科学的な証拠によれば、未精製の植物由来食品を多く摂る食生活は、全般的な健康、免疫機能の向上、心血管系の健康、長寿など、健康上好ましい結果と関連している。したがって、植物ベースの食生活を実践すれば、スポーツを含めたさまざまな分野でパフォーマンスが向上すると考えるのも、理にかなっている可能性がある。

批判的な人の多くは、スポーツ界に見られるこうした趨勢を、確実な科学的根拠のない一時的な流行だと切って捨てている。だが、効果が立証されているか否かにかかわらず、確かなことがひとつある。それは、植物ベースの食生活がスポーツ界で増える傾向にあり、その目覚ましい効果を支持するアスリートの数も増えているということだ。

以下では、スポーツ界でヴィーガンが増えている5つの理由を紹介する。

植物由来の食品の多くは、肉よりもタンパク質が豊富


昔から、「1日に必要とされる量のタンパク質」をアスリートが摂取できる唯一の方法は、肉を食べることだと信じられてきた。だが、栄養をめぐる理解が進むにつれて、その考え方も変わってきた。

実のところ、植物由来の食品の多くは、肉よりも豊富にタンパク質を含んでいる。

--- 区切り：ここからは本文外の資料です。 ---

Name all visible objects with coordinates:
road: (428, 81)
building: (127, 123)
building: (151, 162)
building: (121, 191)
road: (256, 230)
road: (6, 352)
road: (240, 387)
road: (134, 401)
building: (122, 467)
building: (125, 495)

1オンス(約28g)の肉にはタンパク質が7g含まれているが、この量は、多くの植物由来の食品と同程度だ。

科学誌「ニュートリエンツ(Nutrients)」に掲載された2019年のドイツの研究では、ビタミンB12を補給しつつ植物ベースの食生活を送ったアスリートの栄養素充足率は、肉を食べていたアスリートよりもわずかに高くなることがわかった。

たとえば黒豆は、一食あたりタンパク質15gを含み、鶏のドラムスティック(骨付きの下もも肉)よりもタンパク量が多い。また、レンズマメ1カップにはタンパク質18gが含まれ、これはハンバーガー1個分のタンパク量を上回る。

カルシウム、鉄、ビタミンB12など、そのほかに必要とされる栄養素は、枝豆などの植物由来食品で補える。枝豆には、1日に必要なカルシウム量の27.6%が含まれている。強化オレンジジュースを1杯飲めば、1日に必要なカルシウム量の半分を補給できる。ホウレンソウには、肉よりも多い鉄分が含まれているし、ダークチョコレートの鉄分量は肉の6倍にのぼる。ビタミンB12に関しては、強化食品やサプリメントを摂ることで、健康をしっかり維持できる。